Instructions:
**A.** In the press release below on the consumer credit bill, condense the paragraph beginning "The National Credit Code legislation will come into effect" into a short bulleted list that keeps its main facts.
**B.** List every full calendar date (day, month and year) that appears in the press release below on the consumer credit bill.
**C.** Write the next part of the press release below on the consumer credit bill, picking up right after its last sentence.

Selected passage:
************

Australian Bankers' Association

Sensible outcome in Consumer Credit Bill but more work to be done


Sydney, 25 June, 2009: The Australian Bankers’ Association (ABA) welcomed the National Consumer Protection Credit Bill 2009 because the banking sector supports nationally consistent outcomes for the millions of Australian consumers of credit products and services.
 
The sector has worked with the Federal Government and other stakeholders to ensure that this legislation is sensible and appropriate for banks, and ultimately for their customers.

David Bell, Chief Executive of the ABA, said: “The Federal Government gave careful consideration to a range of legitimate concerns raised by the banking sector and has taken many of those issues on board in its formulation of the Bill.”

The ABA highlighted two key issues: 

1. Timing
 
The National Credit Code legislation will come into effect in 1 January 2010 and commencement of the responsible lending provisions for credit providers and finance brokers is deferred until 1 January, 2011. The ABA welcomes the deferral of the responsible lending provisions by 12 months.

************

Data listing:
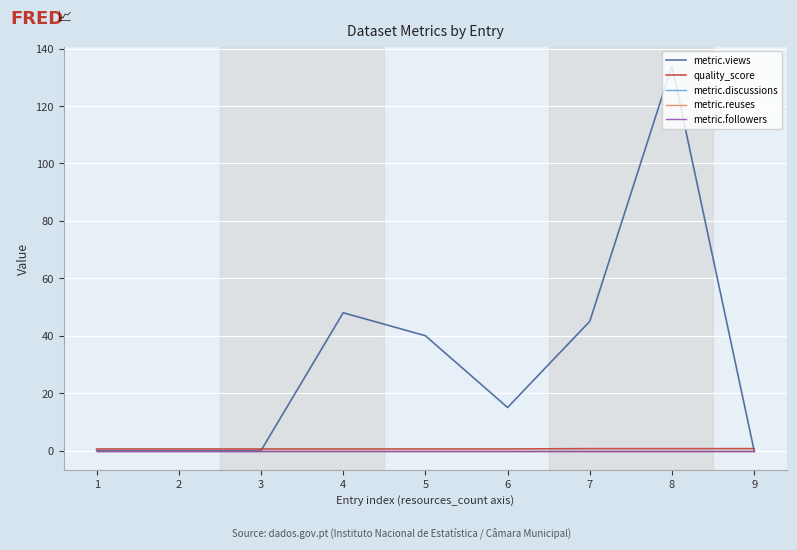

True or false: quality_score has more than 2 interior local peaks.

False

************

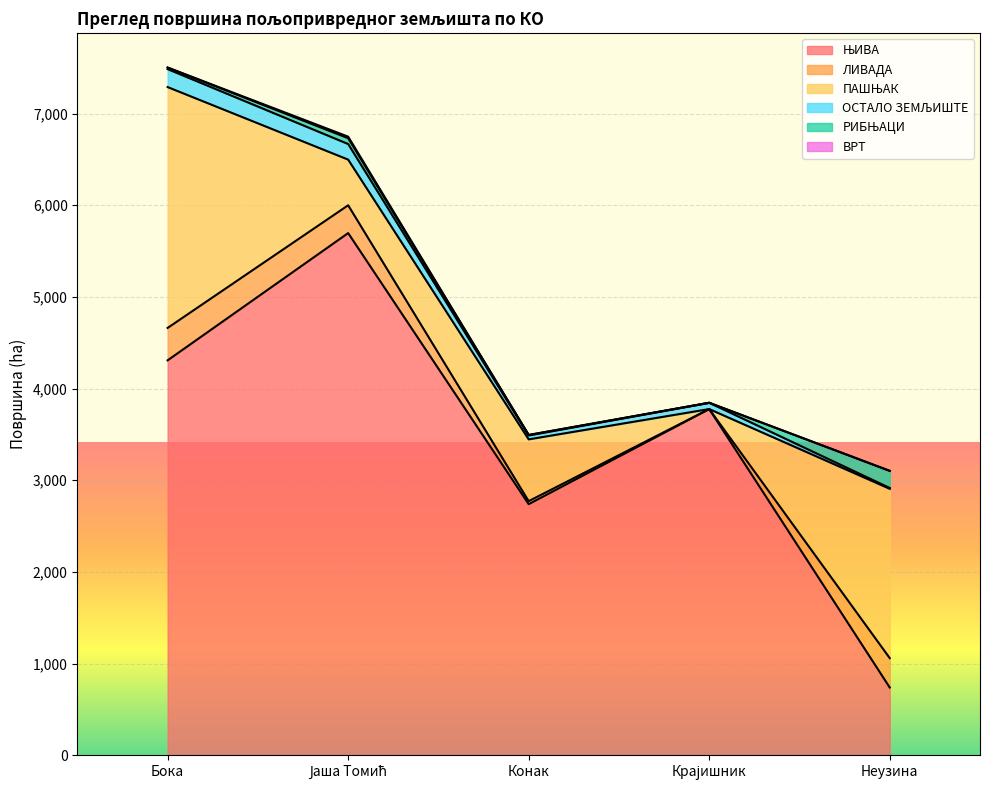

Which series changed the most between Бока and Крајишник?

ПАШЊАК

************

Results of the tasks:
**A.**
- The National Credit Code legislation takes effect on 1 January 2010.
- The responsible lending provisions for credit providers and finance brokers are deferred until 1 January 2011.
- The ABA welcomes this 12-month deferral.

**B.**
- 25 June 2009
- 1 January 2010
- 1 January 2011

**C.**
However, the lead times for both the commencement of the Code and the responsible lending provisions may be too short to see the regime operate successfully and in the interests of consumers. The ABA looks forward to discussing the implementation issues with the Government to ensure a smoother transition process.
  
2. Clear distinction of roles and responsibilities in the credit chain

The ABA is pleased that the Federal Government has recognised the differences in the role of the broker, who is an advisor, and the lender, who approves or declines the provision of credit. The pre-application process will apply to finance brokers, but not to banks. This is because brokers have an advisory role in the credit process leaving the actual lending decision to the lender to make responsibly.
  
The ABA is pleased that bank customers will now be spared an additional and unnecessary pre-application process. Under the initial proposed legislation, the ABA identified that this process would be convoluted, would complicate the lending decision process, be time-consuming, costly and would have annoyed customers.

The ABA is pleased to see that criminal sanctions for breaches of the responsible lending rules have been reduced from five to two years.

The banking sector supports the principle of responsible lending. Banks have set a high standard, providing credit to consumers in accordance with their needs for decades and their lending performance remains in marked contrast to overseas financial institutions.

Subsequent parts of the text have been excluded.